- **Given text**
--

My first official triathlon is in the books. There are a few best things about the first one: 1) I did it and proved to myself that I could, and 2) it’s my PR because it’s the first one. I can get better from here on. I’ve posted about the weekend a little bit but I am going to back track a bit and go through the weekend.
Arriving in Oxford
I left work early on Friday so I could drive to Oxford during the day. There were storms predicted and I don’t like driving in the rain, especially when I am going someplace I have not been before. I also wanted a chance to drive the bike route in the daylight and get oriented to Oxford. I had planned on doing some work in the evening but I was too tired by the time I finally settled in. As I wrote already, I didn’t have much luck with the bike route on Friday evening. I missed a sign on a gas station so I didn’t realize I had passed one of the landmarks on the powerpoint. I also didn’t realize that the photos they took of the route were oriented in a different direction than the actual route until I returned to the hotel and looked at it again. Despite being in a town of great restaurants, I ate at Newks. It was close, familiar and just right.
Over night the rain started in earnest. It hailed at about 3-4 a.m. I was just hoping that it would all move through before Sunday morning.
Saturday: Getting ready
I also already wrote about spending part of Saturday with Carol and finding the bike route. It turned out to be basically an out and back route. I was a bit concerned about the hills because I haven’t had much practice on hills. I had finally made the hill on the Sanders Ferry ride over spring break. It was good to have Carol drive me out College Hill Road though because she has ridden the route and told me a few things to watch for, especially with the hills.

--

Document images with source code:
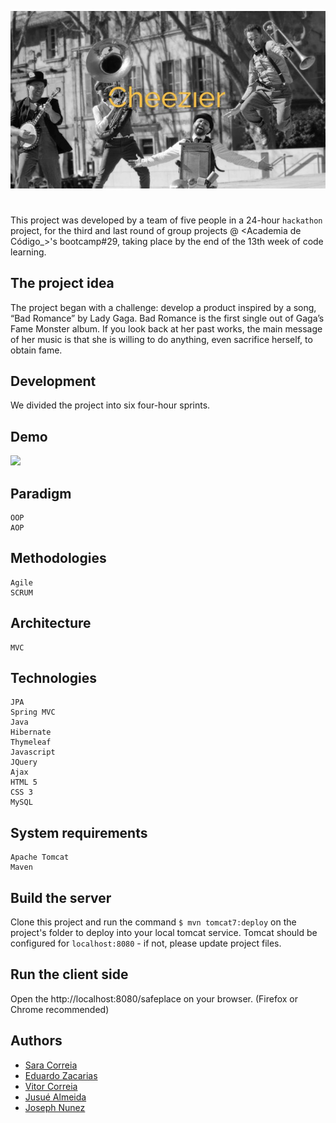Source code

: ![](client/img/bg-masthead.jpg)

#
This project was developed by a team of five people in a 24-hour `hackathon` project, for the third and last round of group projects @ <Academia de Código_>'s bootcamp#29, taking place by the end of the 13th week of code learning.

## The project idea
The project began with a challenge: develop a product inspired by a song, “Bad Romance” by Lady Gaga. Bad Romance is the first single out of Gaga’s Fame Monster album. If you look back at her past works, the main message of her music is that she is willing to do anything, even sacrifice herself, to obtain fame.

## Development
We divided the project into six four-hour sprints.


## Demo
![](6fnbu-u80fj.gif)


## Paradigm
    OOP
    AOP

## Methodologies
    Agile
    SCRUM

## Architecture
    MVC

## Technologies
    JPA
    Spring MVC
    Java
    Hibernate
    Thymeleaf
    Javascript
    JQuery
    Ajax
    HTML 5
    CSS 3
    MySQL

## System requirements
    Apache Tomcat
    Maven

## Build the server
Clone this project and run the command `$ mvn tomcat7:deploy` on the project's folder to deploy into your local tomcat service.
Tomcat should be configured for `localhost:8080` - if not, please update project files.

## Run the client side
Open the http://localhost:8080/safeplace on your browser. (Firefox or Chrome recommended)

## Authors
- [Sara Correia](https://github.com/saracorreia07)
- [Eduardo Zacarias](https://github.com/EduardoZacarias)
- [Vitor Correia](https://github.com/Vitorhac)
- [Jusué Almeida](https://github.com/Z3UX)
- [Joseph Nunez](https://github.com/joseph-nun3z)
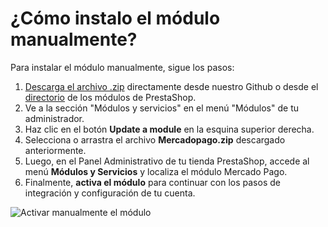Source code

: # ¿Cómo instalo el módulo manualmente?
 
Para instalar el módulo manualmente, sigue los pasos:
 
1. [Descarga el archivo .zip](https://github.com/mercadopago/cart-prestashop-7/releases/latest) directamente desde nuestro Github o desde el [directorio](https://addons.prestashop.com/es/pago-tarjeta-carteras-digitales/23962-mercado-pago.html) de los módulos de PrestaShop.
2. Ve a la sección "Módulos y servicios" en el menú "Módulos" de tu administrador.
3. Haz clic en el botón **Update a module** en la esquina superior derecha.
4. Selecciona o arrastra el archivo **Mercadopago.zip** descargado anteriormente.
5. Luego, en el Panel Administrativo de tu tienda PrestaShop, accede al menú **Módulos y Servicios** y localiza el módulo Mercado Pago.
6. Finalmente, **activa el módulo** para continuar con los pasos de integración y configuración de tu cuenta.

![Activar manualmente el módulo](prestashop/instalacao_manual_es.gif)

--

- **Actions to take**
• A. Answer these questions from the triathlon account above, one line each:
(i) Where did the writer eat on Friday evening?
(ii) At about what time did it hail during the night?
(iii) On which ride had the writer finally made the hill over spring break?
• B. Resume the triathlon account from its last sentence and carry the writer's weekend forward.

- **Replies**
• A.
(i) Newks
(ii) At about 3-4 a.m.
(iii) The Sanders Ferry ride

• B.
We also went to the Square and I went to three independent bookstores. ahhh! It was lovely. I went back to Square Books two more times before I left Oxford.
Then I was back at the hotel and on my own again.
Packet Pick up and the Pool
Packet pick up began at 3:00 and I was there right at the beginning. We were told we would have access to the pool between 3-5 and I knew that I wanted to get in a few laps just to get used to a longer pool.
After I checked in, I went to the pool. There were a few other people in the pool and several on the deck looking at the pool. I found the locker room, changed and then went in after I figured out where the start would be located. The pool I practice in is 25 yards and about 5 feet deep in the deep end. This pool was 4 feet at the shallowest and 13 feet at the deepest. (I just found those specs. I wish I had found the page before I went!) As I swam the first lap it felt really long, which I expected. But then it was suddenly really deep too. I felt a little unsettled but I kept going, ducked under the lane marker and started making my way back. I did freestyle most of the way because that was what I had hoped to do on Sunday. I did some backstroke too. I stood in the shallow end for a while and thought about the swim. This is one of the things I do at home when I am trying to think through a swim. Then I got out and sat at the end and did the same thing for a bit. I thought I would be ok though the deep water still made me nervous.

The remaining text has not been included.